— start of Dataset rows —

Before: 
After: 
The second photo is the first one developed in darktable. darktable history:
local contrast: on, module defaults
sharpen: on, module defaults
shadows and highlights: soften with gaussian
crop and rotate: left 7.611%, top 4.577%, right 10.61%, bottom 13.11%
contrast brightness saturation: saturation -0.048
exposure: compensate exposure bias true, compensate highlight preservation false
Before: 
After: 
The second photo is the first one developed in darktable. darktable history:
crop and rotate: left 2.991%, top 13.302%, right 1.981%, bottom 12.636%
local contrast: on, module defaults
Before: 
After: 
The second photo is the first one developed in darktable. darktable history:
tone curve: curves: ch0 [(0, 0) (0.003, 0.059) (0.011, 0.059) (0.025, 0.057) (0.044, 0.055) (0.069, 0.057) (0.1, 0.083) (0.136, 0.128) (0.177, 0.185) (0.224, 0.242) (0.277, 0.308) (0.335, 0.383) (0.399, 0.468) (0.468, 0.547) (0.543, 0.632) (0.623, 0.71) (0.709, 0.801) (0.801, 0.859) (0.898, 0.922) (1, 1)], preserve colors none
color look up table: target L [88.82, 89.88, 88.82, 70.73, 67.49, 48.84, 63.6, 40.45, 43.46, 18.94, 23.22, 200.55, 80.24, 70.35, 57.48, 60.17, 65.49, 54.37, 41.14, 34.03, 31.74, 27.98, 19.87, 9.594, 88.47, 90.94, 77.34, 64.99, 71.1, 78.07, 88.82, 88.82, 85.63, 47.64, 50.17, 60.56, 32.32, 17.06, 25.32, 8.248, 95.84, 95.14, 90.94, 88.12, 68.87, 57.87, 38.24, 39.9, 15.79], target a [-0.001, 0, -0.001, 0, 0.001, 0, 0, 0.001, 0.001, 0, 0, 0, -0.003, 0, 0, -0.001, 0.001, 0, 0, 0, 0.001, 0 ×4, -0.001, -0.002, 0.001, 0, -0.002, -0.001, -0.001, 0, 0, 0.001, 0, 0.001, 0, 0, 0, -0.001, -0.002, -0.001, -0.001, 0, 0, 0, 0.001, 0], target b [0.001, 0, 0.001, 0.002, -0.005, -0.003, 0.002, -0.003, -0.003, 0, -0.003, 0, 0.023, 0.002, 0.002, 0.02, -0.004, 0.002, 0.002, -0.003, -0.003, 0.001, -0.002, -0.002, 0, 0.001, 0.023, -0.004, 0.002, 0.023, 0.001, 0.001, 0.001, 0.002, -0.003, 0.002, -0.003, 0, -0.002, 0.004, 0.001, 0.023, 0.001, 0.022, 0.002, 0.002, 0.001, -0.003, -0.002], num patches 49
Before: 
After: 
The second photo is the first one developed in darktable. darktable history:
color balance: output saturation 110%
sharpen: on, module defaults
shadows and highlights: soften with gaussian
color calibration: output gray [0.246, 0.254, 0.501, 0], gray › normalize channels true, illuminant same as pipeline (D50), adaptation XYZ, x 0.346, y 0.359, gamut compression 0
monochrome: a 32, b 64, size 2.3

— end of Dataset rows —

#### Exercise
Reproduce the whole listing above, substituting "default settings" for each "module defaults" and keeping every other character the same.

#### Task result
Before: 
After: 
The second photo is the first one developed in darktable. darktable history:
local contrast: on, default settings
sharpen: on, default settings
shadows and highlights: soften with gaussian
crop and rotate: left 7.611%, top 4.577%, right 10.61%, bottom 13.11%
contrast brightness saturation: saturation -0.048
exposure: compensate exposure bias true, compensate highlight preservation false
Before: 
After: 
The second photo is the first one developed in darktable. darktable history:
crop and rotate: left 2.991%, top 13.302%, right 1.981%, bottom 12.636%
local contrast: on, default settings
Before: 
After: 
The second photo is the first one developed in darktable. darktable history:
tone curve: curves: ch0 [(0, 0) (0.003, 0.059) (0.011, 0.059) (0.025, 0.057) (0.044, 0.055) (0.069, 0.057) (0.1, 0.083) (0.136, 0.128) (0.177, 0.185) (0.224, 0.242) (0.277, 0.308) (0.335, 0.383) (0.399, 0.468) (0.468, 0.547) (0.543, 0.632) (0.623, 0.71) (0.709, 0.801) (0.801, 0.859) (0.898, 0.922) (1, 1)], preserve colors none
color look up table: target L [88.82, 89.88, 88.82, 70.73, 67.49, 48.84, 63.6, 40.45, 43.46, 18.94, 23.22, 200.55, 80.24, 70.35, 57.48, 60.17, 65.49, 54.37, 41.14, 34.03, 31.74, 27.98, 19.87, 9.594, 88.47, 90.94, 77.34, 64.99, 71.1, 78.07, 88.82, 88.82, 85.63, 47.64, 50.17, 60.56, 32.32, 17.06, 25.32, 8.248, 95.84, 95.14, 90.94, 88.12, 68.87, 57.87, 38.24, 39.9, 15.79], target a [-0.001, 0, -0.001, 0, 0.001, 0, 0, 0.001, 0.001, 0, 0, 0, -0.003, 0, 0, -0.001, 0.001, 0, 0, 0, 0.001, 0 ×4, -0.001, -0.002, 0.001, 0, -0.002, -0.001, -0.001, 0, 0, 0.001, 0, 0.001, 0, 0, 0, -0.001, -0.002, -0.001, -0.001, 0, 0, 0, 0.001, 0], target b [0.001, 0, 0.001, 0.002, -0.005, -0.003, 0.002, -0.003, -0.003, 0, -0.003, 0, 0.023, 0.002, 0.002, 0.02, -0.004, 0.002, 0.002, -0.003, -0.003, 0.001, -0.002, -0.002, 0, 0.001, 0.023, -0.004, 0.002, 0.023, 0.001, 0.001, 0.001, 0.002, -0.003, 0.002, -0.003, 0, -0.002, 0.004, 0.001, 0.023, 0.001, 0.022, 0.002, 0.002, 0.001, -0.003, -0.002], num patches 49
Before: 
After: 
The second photo is the first one developed in darktable. darktable history:
color balance: output saturation 110%
sharpen: on, default settings
shadows and highlights: soften with gaussian
color calibration: output gray [0.246, 0.254, 0.501, 0], gray › normalize channels true, illuminant same as pipeline (D50), adaptation XYZ, x 0.346, y 0.359, gamut compression 0
monochrome: a 32, b 64, size 2.3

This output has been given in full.